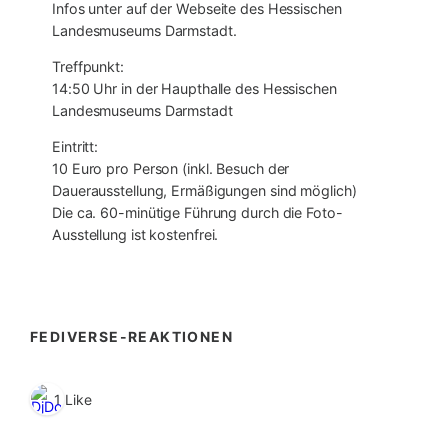
Infos unter auf der Webseite des Hessischen
Landesmuseums Darmstadt.
Treffpunkt:
14:50 Uhr in der Haupthalle des Hessischen
Landesmuseums Darmstadt
Eintritt:
10 Euro pro Person (inkl. Besuch der
Dauerausstellung, Ermäßigungen sind möglich)
Die ca. 60-minütige Führung durch die Foto-
Ausstellung ist kostenfrei.
FEDIVERSE-REAKTIONEN
1 Like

DIRECTIONS - Copy every line of text in the listing above verbatim, omitting the pictures from your answer.

SOLVED PROBLEM -
Infos unter auf der Webseite des Hessischen
Landesmuseums Darmstadt.
Treffpunkt:
14:50 Uhr in der Haupthalle des Hessischen
Landesmuseums Darmstadt
Eintritt:
10 Euro pro Person (inkl. Besuch der
Dauerausstellung, Ermäßigungen sind möglich)
Die ca. 60-minütige Führung durch die Foto-
Ausstellung ist kostenfrei.
FEDIVERSE-REAKTIONEN
1 Like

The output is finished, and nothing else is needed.